By about 8:30 our energy was gone and it was time to head off to bed so that we could get an early start to our morning. We walked back to our room with the mix of century sounds in the background as the slow clopping of horse hooves accompanied the low grumble of engines and the hum of tires on the asphalt.

The next morning we arose to overcast skies and a forecast for late afternoon rain. Our trip was now on a deadline as we made one more quick stroll through town to grab a quick brunch and pick up a few small souvenirs. 

Back in the car, we turned onto the square where I glanced in the corner at a statue of President Lincoln who seemed to be bidding us farewell as we left the center of town. 

After a quick stop at Lee’s headquarters where pictures were allowed but not easily achieved in the small four room structure, we made our way down Seminary Ridge where we stopped at the old Lutheran Seminary to look around a little before heading off to the maze of battlefield roads.

From Seminary Ridge we continued straight onto Confederate Avenue where we drove across the Southern Line where you can see rows…

…upon rows…

…upon rows of cannons.

Along both lines, north and south, monuments to all the different states that fought in the conflict are staggered to reflect their positions during the conflict. One of the grandest on the southern side is that of Virginia which is topped by a statue of General Lee on his horse surveying the landscape.
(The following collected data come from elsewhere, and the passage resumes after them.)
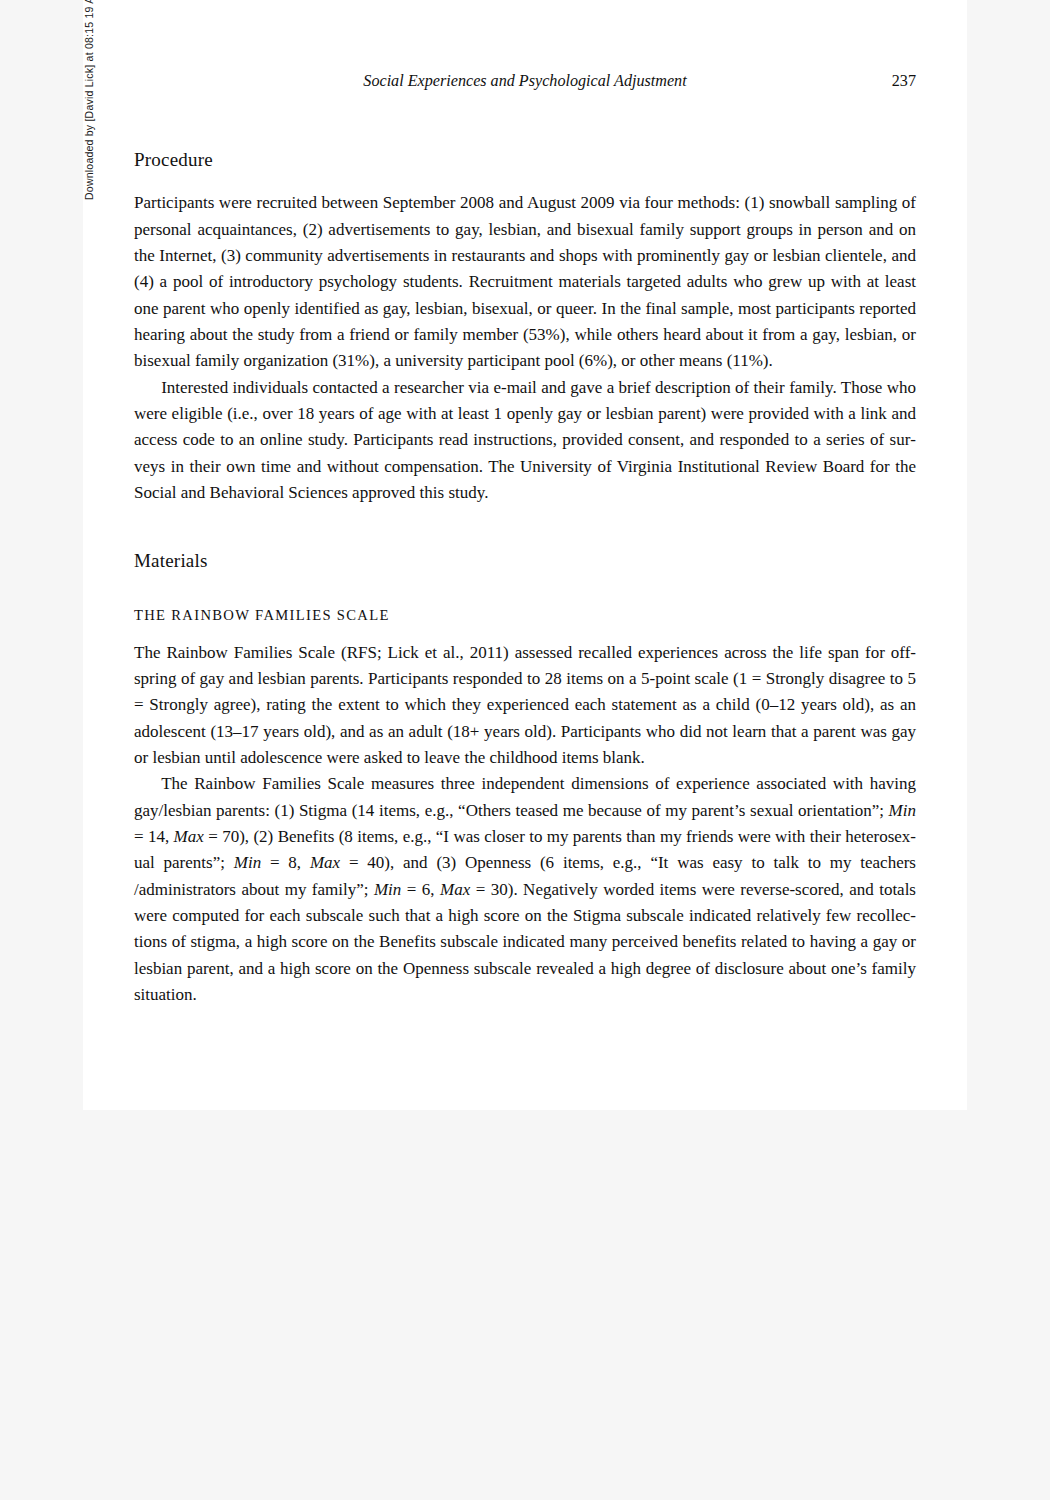Downloaded by [David Lick] at 08:15 19 April 2013
Social Experiences and Psychological Adjustment 237
Procedure
Participants were recruited between September 2008 and August 2009 via four methods: (1) snowball sampling of personal acquaintances, (2) advertisements to gay, lesbian, and bisexual family support groups in person and on the Internet, (3) community advertisements in restaurants and shops with prominently gay or lesbian clientele, and (4) a pool of introductory psychology students. Recruitment materials targeted adults who grew up with at least one parent who openly identified as gay, lesbian, bisexual, or queer. In the final sample, most participants reported hearing about the study from a friend or family member (53%), while others heard about it from a gay, lesbian, or bisexual family organization (31%), a university participant pool (6%), or other means (11%).
Interested individuals contacted a researcher via e-mail and gave a brief description of their family. Those who were eligible (i.e., over 18 years of age with at least 1 openly gay or lesbian parent) were provided with a link and access code to an online study. Participants read instructions, provided consent, and responded to a series of surveys in their own time and without compensation. The University of Virginia Institutional Review Board for the Social and Behavioral Sciences approved this study.
Materials
The Rainbow Families Scale
The Rainbow Families Scale (RFS; Lick et al., 2011) assessed recalled experiences across the life span for offspring of gay and lesbian parents. Participants responded to 28 items on a 5-point scale (1 = Strongly disagree to 5 = Strongly agree), rating the extent to which they experienced each statement as a child (0–12 years old), as an adolescent (13–17 years old), and as an adult (18+ years old). Participants who did not learn that a parent was gay or lesbian until adolescence were asked to leave the childhood items blank.
The Rainbow Families Scale measures three independent dimensions of experience associated with having gay/lesbian parents: (1) Stigma (14 items, e.g., “Others teased me because of my parent’s sexual orientation”; Min = 14, Max = 70), (2) Benefits (8 items, e.g., “I was closer to my parents than my friends were with their heterosexual parents”; Min = 8, Max = 40), and (3) Openness (6 items, e.g., “It was easy to talk to my teachers /administrators about my family”; Min = 6, Max = 30). Negatively worded items were reverse-scored, and totals were computed for each subscale such that a high score on the Stigma subscale indicated relatively few recollections of stigma, a high score on the Benefits subscale indicated many perceived benefits related to having a gay or lesbian parent, and a high score on the Openness subscale revealed a high degree of disclosure about one’s family situation.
If you take a closer look at the cannons throughout the national park you can get a sense not only of the open space between the lines but the power that each one of those pieces of artillery had on the lives of those on the other end. This is evident when you look down the barrel and see a monument at the other end such as the Pennsylvania monument off the muzzle of this Virginia cannon. You can also see one of the fence lines that crisscross the fields which played a role in the conflict in their own right.  

Weaving up and down some of the winding roads we made our way to what began the battle as a scouting position for the Union and was later the sight of some of the fiercest fighting during the battle, Little Round Top.

Behind the memorial to the 91st Pennsylvania Infantry on this peak you can see a location which was a place of human devastation, The Devil’s Den.

Walking down the stairs you can feel the sense of loss and dread build within you.

Throughout the pile of rocks there are little passageways and both offered cover for those taking fire and concealment for those charged with taking lives.

In the middle is the spot which gave this formation its name. It was here that lives were taken by the sharpshooters who occupied this position.

The boulders on top of this strategic piece of topography allow you to understand and appreciate the importance that the cover here provided. You can almost see the imprints made by soldiers perched on these rocks for hours at a time.

By this time, the sky began to darken and rolls of thunder began shaking the earth under our feet giving an altered sense of reality as we scanned the rows of cannons on both sides of the field.

Soon after, the rain came down in sheets and tourists scattered in all directions in search of their cars or other forms of shelter. At this point we knew that our day was nearly over so we made our way to the cemetery in the hope that we might catch a break in the storm. To our surprise, that is exactly what happened.

In the middle of the cemetery is a tribute of particular significance to me. It is known as the “Friend to Friend Memorial”.

As is described on the plaque, this sculpture is one of the best illustrations of the bonds of the Masonic brotherhood.  

All around this tremendous tribute are the graves of Union and Confederate soldiers alike with the only difference between them being the words chiseled in the stone.

Of course, men of all ranks are represented and for some generals, memorials have been erected by the soldiers who served under them such as this remembrance of Major General John Fulton Reynolds who died at Gettysburg within a day ride of his home town of Lancaster, Pennsylvania.

As we left the cemetery I turned around and could see almost black clouds rolling across the sky overtaking the white blanket that had enveloped us all day.

And when I turned to head back toward the car the last vestiges of opaque light made a silhouette that summed up the haunting spirit of these memory laden fields just beyond the town of Gettysburg.